■ What is required ■
Could you set down exactly the lines of the data below, starting at the one that holds "fotograferats och poppat" and ending at the one that holds "Öns västra kust", both included, and only those?
☆ ☆ ☆
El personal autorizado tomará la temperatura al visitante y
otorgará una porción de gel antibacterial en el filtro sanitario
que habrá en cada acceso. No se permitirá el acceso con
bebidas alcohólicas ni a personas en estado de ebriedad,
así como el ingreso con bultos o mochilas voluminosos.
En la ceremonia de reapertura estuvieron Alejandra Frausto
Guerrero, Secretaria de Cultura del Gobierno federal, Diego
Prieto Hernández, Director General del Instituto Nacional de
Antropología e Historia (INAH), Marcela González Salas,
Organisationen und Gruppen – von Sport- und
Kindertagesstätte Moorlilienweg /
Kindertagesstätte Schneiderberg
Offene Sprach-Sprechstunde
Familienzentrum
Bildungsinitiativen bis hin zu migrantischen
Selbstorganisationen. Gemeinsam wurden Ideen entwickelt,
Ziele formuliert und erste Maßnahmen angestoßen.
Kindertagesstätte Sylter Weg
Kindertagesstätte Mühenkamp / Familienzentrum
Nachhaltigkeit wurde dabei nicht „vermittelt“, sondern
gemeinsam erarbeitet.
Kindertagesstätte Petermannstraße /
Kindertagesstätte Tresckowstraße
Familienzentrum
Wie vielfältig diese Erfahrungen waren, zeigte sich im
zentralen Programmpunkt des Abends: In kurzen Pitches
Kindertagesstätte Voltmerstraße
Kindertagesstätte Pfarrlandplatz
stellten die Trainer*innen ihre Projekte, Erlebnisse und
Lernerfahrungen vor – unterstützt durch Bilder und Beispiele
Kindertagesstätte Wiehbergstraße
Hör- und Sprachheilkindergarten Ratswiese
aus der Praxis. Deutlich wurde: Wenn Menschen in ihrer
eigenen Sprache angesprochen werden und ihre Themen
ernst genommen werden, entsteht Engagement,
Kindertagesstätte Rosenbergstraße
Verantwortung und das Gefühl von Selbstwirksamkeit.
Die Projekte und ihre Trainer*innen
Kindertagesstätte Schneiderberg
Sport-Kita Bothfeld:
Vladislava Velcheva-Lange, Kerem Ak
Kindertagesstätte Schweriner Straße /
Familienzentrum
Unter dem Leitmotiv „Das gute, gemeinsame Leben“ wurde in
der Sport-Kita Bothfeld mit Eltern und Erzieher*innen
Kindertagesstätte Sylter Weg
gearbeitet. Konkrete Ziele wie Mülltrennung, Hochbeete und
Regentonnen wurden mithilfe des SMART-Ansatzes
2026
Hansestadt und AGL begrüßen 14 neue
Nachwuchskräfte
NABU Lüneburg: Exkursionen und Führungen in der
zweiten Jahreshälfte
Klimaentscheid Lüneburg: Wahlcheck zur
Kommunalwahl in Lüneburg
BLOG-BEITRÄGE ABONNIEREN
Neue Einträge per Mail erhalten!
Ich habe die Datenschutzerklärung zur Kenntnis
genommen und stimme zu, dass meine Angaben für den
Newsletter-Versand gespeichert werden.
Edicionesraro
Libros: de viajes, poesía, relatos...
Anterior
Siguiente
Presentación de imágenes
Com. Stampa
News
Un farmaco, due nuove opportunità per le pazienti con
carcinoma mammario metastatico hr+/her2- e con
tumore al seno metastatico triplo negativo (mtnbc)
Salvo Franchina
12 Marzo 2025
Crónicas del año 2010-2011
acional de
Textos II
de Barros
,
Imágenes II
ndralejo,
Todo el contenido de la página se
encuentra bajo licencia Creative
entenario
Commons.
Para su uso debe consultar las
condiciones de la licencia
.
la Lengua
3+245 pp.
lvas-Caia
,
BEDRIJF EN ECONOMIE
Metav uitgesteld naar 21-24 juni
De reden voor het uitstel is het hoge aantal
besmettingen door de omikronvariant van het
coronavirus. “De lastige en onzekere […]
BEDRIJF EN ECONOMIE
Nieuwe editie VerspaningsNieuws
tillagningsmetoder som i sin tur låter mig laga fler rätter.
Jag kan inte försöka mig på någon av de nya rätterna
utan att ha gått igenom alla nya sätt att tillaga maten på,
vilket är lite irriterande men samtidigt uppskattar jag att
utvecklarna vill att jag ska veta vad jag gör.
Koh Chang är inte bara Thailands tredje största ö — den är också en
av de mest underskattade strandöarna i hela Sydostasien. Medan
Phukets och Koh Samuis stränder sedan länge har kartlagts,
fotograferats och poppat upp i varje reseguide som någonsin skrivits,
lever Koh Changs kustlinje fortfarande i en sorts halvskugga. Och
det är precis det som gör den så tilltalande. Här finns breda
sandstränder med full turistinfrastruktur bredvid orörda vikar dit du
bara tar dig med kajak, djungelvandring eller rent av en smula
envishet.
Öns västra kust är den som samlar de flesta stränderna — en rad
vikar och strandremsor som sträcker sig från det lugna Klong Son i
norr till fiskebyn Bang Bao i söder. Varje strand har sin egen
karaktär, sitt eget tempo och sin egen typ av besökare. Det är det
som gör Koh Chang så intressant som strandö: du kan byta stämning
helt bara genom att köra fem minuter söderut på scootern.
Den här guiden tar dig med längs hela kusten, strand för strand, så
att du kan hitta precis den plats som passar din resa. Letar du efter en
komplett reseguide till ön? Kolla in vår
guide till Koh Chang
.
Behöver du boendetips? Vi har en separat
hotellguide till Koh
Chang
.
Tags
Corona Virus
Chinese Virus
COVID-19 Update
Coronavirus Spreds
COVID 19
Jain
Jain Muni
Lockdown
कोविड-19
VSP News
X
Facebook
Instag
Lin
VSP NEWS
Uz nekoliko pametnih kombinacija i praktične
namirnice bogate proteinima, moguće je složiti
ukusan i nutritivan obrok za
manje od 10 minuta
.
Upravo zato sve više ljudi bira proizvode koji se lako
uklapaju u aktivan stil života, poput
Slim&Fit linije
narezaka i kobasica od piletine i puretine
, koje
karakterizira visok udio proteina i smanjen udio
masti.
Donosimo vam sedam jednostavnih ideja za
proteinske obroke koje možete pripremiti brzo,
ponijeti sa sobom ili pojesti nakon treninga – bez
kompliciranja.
☆ ☆ ☆
■ Answer to this exercise ■
fotograferats och poppat upp i varje reseguide som någonsin skrivits,
lever Koh Changs kustlinje fortfarande i en sorts halvskugga. Och
det är precis det som gör den så tilltalande. Här finns breda
sandstränder med full turistinfrastruktur bredvid orörda vikar dit du
bara tar dig med kajak, djungelvandring eller rent av en smula
envishet.
Öns västra kust är den som samlar de flesta stränderna — en rad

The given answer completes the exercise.